Extracted text Block Start

MyQryReplayer is a tool which can read the MySQL query log and replay an entire session's worth of queries against a database (SELECT queries only by default). While doing so, it records the time each query took to run, and any queries that failed including their error messages. MyQryReplayer can be used to inspect query performance, and to check a log of queries against a database for possible errors (when upgrading to a new version of MySQL for example).

Usage

MyQryReplayer uses the MySQL query log as its input. You can enable the query log in MySQL by opening the my.cnf file (usually in /etc/mysql/my.cnf) and look for the '[mysqld]' section. In it, set the 'log' variable to a file:

#
# * Logging and Replication
#
# Both location gets rotated by the cronjob.
# Be aware that this log type is a performance killer.
log		= /var/log/mysql/mysql.log

MySQL will now log all commands (including all queries) sent to the database to the '/var/log/mysql/mysql.log' file. Commands are grouped by session. Each session runs from the first connect to the database until the client disconnects again.

Extracted text Block End
The input Block Start

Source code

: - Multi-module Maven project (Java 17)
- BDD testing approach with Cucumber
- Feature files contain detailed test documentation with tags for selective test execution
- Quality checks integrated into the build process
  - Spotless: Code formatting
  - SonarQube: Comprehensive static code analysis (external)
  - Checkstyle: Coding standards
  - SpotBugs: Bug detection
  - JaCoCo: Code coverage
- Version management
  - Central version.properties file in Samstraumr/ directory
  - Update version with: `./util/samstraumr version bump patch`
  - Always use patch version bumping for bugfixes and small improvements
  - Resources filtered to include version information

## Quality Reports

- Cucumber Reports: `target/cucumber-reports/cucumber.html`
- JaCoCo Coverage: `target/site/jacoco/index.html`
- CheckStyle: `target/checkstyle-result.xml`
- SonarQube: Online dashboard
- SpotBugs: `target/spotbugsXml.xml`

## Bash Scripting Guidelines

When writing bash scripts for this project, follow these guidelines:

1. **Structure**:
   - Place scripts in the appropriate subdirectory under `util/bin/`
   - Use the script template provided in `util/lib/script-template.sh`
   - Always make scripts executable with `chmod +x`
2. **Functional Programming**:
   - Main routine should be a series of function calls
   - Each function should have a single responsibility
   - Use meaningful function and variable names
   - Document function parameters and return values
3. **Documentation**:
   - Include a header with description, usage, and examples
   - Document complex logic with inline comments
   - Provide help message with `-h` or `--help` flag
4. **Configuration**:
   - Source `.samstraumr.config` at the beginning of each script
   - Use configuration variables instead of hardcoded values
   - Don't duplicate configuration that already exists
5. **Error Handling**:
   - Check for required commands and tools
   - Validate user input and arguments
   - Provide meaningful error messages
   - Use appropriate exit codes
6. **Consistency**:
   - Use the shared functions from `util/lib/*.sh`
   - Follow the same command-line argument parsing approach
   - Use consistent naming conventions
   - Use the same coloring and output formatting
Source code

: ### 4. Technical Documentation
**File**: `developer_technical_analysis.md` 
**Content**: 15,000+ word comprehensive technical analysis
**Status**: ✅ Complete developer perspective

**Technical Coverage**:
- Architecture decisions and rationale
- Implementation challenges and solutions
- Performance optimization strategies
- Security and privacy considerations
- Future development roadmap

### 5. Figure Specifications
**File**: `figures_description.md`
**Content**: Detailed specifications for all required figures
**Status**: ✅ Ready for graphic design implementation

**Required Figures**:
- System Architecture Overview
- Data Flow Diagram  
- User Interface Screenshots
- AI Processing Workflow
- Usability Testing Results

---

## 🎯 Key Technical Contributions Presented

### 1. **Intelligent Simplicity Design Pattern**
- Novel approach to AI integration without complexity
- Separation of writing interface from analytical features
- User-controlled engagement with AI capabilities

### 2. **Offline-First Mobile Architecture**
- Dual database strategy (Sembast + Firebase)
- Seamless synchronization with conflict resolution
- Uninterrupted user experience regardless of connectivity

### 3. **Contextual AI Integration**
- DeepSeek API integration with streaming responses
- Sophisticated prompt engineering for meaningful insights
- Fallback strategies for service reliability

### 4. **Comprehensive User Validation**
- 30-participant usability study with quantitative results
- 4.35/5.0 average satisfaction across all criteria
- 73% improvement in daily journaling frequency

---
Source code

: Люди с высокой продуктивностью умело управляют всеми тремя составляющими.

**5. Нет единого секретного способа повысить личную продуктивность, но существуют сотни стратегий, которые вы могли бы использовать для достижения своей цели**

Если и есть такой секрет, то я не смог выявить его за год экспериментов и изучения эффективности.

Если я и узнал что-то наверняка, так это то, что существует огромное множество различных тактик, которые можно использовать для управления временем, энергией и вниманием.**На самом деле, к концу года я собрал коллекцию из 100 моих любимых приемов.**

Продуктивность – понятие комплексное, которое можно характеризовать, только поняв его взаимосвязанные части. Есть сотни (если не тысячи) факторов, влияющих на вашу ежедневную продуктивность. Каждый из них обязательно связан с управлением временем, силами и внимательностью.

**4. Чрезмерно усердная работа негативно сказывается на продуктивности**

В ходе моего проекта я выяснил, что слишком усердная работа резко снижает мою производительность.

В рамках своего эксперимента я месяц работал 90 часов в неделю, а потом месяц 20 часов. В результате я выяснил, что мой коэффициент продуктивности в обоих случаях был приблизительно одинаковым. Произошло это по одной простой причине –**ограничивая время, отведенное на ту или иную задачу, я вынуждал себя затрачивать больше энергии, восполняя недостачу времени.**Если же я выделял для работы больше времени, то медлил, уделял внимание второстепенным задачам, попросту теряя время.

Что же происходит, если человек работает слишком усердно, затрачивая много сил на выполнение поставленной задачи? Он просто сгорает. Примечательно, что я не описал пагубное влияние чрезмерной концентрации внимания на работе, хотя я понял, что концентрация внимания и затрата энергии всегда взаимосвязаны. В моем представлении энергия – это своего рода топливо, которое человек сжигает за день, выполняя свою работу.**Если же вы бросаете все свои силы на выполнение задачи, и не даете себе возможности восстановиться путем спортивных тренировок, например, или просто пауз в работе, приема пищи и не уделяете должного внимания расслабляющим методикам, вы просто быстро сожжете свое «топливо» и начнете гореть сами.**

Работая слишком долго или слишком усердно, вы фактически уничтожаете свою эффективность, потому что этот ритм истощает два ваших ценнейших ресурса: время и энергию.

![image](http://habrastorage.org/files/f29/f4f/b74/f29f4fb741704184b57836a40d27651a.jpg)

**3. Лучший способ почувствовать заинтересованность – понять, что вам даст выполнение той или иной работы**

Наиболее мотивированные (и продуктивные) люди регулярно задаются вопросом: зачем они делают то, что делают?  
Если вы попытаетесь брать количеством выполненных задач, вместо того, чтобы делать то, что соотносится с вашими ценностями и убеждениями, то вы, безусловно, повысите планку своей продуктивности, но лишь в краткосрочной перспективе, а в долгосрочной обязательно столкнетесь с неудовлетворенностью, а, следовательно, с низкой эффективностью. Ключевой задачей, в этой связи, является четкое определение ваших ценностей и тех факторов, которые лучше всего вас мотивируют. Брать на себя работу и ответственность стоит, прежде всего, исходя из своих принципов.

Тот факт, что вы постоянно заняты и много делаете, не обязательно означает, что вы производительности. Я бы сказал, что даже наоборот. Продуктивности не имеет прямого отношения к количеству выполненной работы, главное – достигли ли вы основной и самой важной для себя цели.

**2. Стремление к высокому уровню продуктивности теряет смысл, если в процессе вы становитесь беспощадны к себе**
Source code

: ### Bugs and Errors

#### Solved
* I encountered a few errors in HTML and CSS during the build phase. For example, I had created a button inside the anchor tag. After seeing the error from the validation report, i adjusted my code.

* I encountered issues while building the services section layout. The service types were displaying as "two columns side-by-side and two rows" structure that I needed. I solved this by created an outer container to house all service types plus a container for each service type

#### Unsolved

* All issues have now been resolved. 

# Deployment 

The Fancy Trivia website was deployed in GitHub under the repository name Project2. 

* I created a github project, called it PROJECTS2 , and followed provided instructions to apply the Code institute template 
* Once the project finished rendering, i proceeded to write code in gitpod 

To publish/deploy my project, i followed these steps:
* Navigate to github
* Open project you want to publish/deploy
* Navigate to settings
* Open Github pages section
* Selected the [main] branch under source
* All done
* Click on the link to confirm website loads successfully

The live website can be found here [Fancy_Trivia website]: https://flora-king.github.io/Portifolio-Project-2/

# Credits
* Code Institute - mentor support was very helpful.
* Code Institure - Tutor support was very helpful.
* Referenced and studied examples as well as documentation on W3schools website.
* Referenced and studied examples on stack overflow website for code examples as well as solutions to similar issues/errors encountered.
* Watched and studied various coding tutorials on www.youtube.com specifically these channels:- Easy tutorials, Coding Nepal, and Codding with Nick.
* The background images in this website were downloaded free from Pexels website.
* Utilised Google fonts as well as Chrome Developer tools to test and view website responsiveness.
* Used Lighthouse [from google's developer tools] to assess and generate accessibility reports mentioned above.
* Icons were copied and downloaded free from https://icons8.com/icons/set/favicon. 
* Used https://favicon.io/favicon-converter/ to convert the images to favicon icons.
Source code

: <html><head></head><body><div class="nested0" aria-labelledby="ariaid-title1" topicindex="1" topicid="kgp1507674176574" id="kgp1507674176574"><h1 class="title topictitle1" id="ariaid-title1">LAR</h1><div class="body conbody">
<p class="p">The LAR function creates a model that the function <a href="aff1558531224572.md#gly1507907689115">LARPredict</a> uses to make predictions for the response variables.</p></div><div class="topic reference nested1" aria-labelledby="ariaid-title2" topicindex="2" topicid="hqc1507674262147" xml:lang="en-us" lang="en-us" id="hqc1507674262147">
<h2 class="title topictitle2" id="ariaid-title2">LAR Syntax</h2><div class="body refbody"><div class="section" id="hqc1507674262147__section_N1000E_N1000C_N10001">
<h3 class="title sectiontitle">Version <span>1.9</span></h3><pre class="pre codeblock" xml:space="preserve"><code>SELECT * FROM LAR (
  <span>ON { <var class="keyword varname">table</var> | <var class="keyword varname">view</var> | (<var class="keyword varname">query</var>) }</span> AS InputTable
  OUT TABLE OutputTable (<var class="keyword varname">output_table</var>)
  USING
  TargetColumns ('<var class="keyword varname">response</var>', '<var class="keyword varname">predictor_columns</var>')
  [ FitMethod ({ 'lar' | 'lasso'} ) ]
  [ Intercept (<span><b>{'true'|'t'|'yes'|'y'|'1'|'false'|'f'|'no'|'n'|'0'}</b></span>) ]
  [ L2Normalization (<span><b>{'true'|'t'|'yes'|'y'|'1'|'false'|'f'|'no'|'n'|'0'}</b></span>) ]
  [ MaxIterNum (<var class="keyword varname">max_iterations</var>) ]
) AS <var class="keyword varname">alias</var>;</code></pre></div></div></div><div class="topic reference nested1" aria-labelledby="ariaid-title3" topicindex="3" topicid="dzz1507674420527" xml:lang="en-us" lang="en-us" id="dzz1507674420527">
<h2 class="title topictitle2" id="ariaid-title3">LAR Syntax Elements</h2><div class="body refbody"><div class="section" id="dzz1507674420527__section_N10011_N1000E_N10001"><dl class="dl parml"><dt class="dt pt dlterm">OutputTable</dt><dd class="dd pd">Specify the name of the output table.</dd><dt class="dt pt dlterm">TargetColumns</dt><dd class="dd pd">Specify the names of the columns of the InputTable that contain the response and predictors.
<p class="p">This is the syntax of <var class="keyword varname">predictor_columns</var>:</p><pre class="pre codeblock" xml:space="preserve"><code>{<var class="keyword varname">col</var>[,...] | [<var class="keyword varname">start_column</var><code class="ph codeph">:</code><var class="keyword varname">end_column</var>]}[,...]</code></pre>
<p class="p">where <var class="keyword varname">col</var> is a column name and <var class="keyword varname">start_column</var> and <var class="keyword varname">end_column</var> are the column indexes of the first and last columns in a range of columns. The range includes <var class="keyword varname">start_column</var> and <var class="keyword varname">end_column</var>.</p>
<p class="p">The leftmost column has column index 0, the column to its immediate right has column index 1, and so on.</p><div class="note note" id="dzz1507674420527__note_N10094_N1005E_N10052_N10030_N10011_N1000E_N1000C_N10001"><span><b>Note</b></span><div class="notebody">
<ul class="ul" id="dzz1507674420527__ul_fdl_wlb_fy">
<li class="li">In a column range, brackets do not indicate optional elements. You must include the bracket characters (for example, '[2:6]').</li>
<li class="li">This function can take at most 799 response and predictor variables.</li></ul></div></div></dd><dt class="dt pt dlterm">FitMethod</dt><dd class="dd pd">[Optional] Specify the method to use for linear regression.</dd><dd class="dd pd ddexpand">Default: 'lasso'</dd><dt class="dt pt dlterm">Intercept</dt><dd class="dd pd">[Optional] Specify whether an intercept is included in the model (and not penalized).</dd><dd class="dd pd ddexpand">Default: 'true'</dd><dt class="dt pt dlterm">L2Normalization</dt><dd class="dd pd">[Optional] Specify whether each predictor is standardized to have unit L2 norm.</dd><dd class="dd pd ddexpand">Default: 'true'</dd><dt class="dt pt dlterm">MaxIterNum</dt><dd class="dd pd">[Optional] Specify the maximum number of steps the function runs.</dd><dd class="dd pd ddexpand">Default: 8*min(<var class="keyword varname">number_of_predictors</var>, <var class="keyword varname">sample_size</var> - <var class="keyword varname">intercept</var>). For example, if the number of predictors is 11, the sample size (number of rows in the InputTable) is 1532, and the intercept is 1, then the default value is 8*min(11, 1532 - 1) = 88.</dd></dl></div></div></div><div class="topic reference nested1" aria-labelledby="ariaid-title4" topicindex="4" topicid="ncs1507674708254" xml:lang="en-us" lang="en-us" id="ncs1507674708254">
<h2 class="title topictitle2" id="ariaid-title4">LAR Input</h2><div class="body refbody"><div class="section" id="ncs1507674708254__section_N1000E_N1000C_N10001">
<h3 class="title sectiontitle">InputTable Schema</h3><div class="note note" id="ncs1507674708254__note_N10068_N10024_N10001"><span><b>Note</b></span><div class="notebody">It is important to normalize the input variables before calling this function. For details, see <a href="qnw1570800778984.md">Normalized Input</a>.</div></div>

The input Block End

Questions »
[A] Reproduce a passage of the MyQryReplayer text word for word, beginning at the words "MyQryReplayer uses the" and ending after the words "a performance killer.".
[B] Quote the lines in the records exactly, from the line containing "В ходе моего" through the line containing "В рамках своего", including both of those lines.

Results of the exercise »
[A]
MyQryReplayer uses the MySQL query log as its input. You can enable the query log in MySQL by opening the my.cnf file (usually in /etc/mysql/my.cnf) and look for the '[mysqld]' section. In it, set the 'log' variable to a file:

#
# * Logging and Replication
#
# Both location gets rotated by the cronjob.
# Be aware that this log type is a performance killer.

[B]
В ходе моего проекта я выяснил, что слишком усердная работа резко снижает мою производительность.

В рамках своего эксперимента я месяц работал 90 часов в неделю, а потом месяц 20 часов. В результате я выяснил, что мой коэффициент продуктивности в обоих случаях был приблизительно одинаковым. Произошло это по одной простой причине –**ограничивая время, отведенное на ту или иную задачу, я вынуждал себя затрачивать больше энергии, восполняя недостачу времени.**Если же я выделял для работы больше времени, то медлил, уделял внимание второстепенным задачам, попросту теряя время.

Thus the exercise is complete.